- Born: Sidney George Lawrence 26 June 1923 Shotton, Flintshire, Wales
- Died: 5 May 1998 (aged 74) Manchester, England

= Syd Lawrence =

English bandleader (1923–1998)

Sydney George Lawrence (born Sidney George Lawrence; 26 June 1923 – 5 May 1998) was a British bandleader, who became famous in the UK for his orchestra's Big Band sound, which drew on the 1940s style of music of Glenn Miller and Count Basie, amongst others.

==Career==
Born in Wilmslow, Cheshire, England, in 1923, Lawrence was a talented trumpet player during World War II. He wrote and arranged music. He was based in Cairo during the war years, playing and arranging for the RAF service bands. After he left the armed forces, he played with some of the leading British dance bands of the 1940s, finally being invited to join the BBC Northern Dance Orchestra in 1953. He stayed with this band for sixteen years playing alongside fellow trumpet player Stan Hibbert.

In 1967, Lawrence teamed up with several of his colleagues at the Northern Dance Orchestra to play the music that he was most enthusiastic about, that of Glenn Miller. Early concerts at the Mersey Hotel in Manchester were a success, and larger venues were found to play in as the reputation of his band grew.

Respected comedian Les Dawson discovered the Syd Lawrence Orchestra playing in a bar. He liked them so much, that he wanted them to play backing music for his show Sez Les. He begged Yorkshire Television to give them a chance and they did. And so the Syd Lawrence Orchestra was given their first real break on TV and a regular spot on the comedy show. As the music became more popular, Lawrence and his band started touring around the UK, which they did with great success for many years.

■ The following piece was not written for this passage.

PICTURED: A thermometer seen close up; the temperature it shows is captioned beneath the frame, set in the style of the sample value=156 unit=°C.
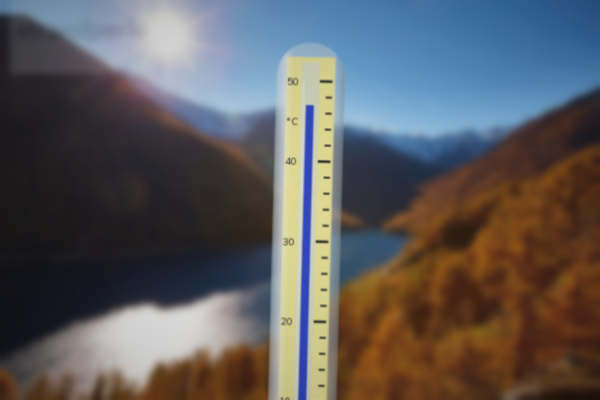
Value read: value=47 unit=°C
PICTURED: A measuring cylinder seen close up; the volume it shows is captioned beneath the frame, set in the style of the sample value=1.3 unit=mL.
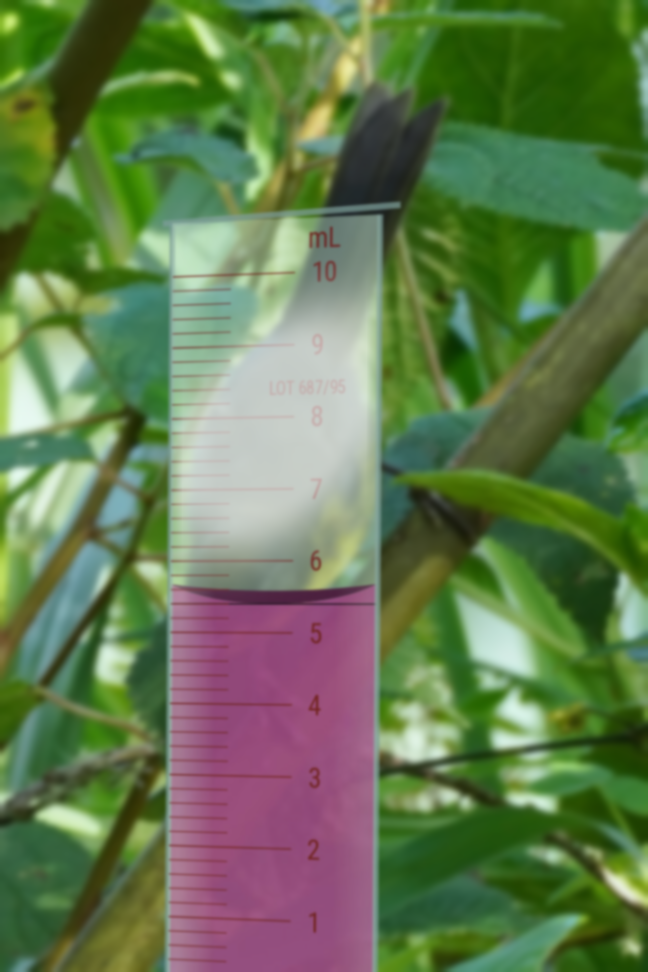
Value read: value=5.4 unit=mL
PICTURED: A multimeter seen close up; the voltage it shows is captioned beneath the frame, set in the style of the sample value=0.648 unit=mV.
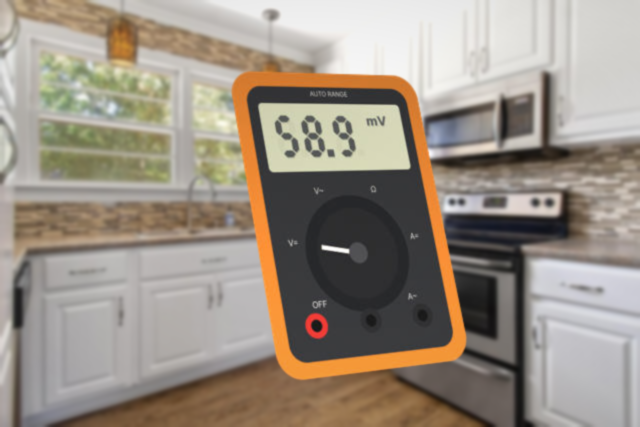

In 1969 he signed with Philips Records and the band's first release was on the low-price Contour label (catalogue no. 6870 550), selling at 10/6d. Titled "Syd Lawrence with the Glenn Miller Sound", and credited to The Syd Lawrence Orchestra, it was recorded at Strawberry Studios on 23 and 25 September 1969. It had ten tracks, all being songs or tunes previously recorded by Miller between 1939 and 1942; some being slightly extended or rearranged. The Orchestra went on to record about fifteen long playing albums, usually at the Strawberry Recording Studios in Stockport, along with radio and television appearances on variety shows. He appeared with his band on 3-2-1 and also occasionally was a vocalist.

Lawrence retired from touring in 1994 and died of an aneurysm in 1998. Following his death, the Syd Lawrence Band continued on and still tours. The orchestra was led by Bryan Pendleton, and is currently led by Chris Dean. In 2011 it was voted the Best Big Band in the Land for the 11th consecutive year.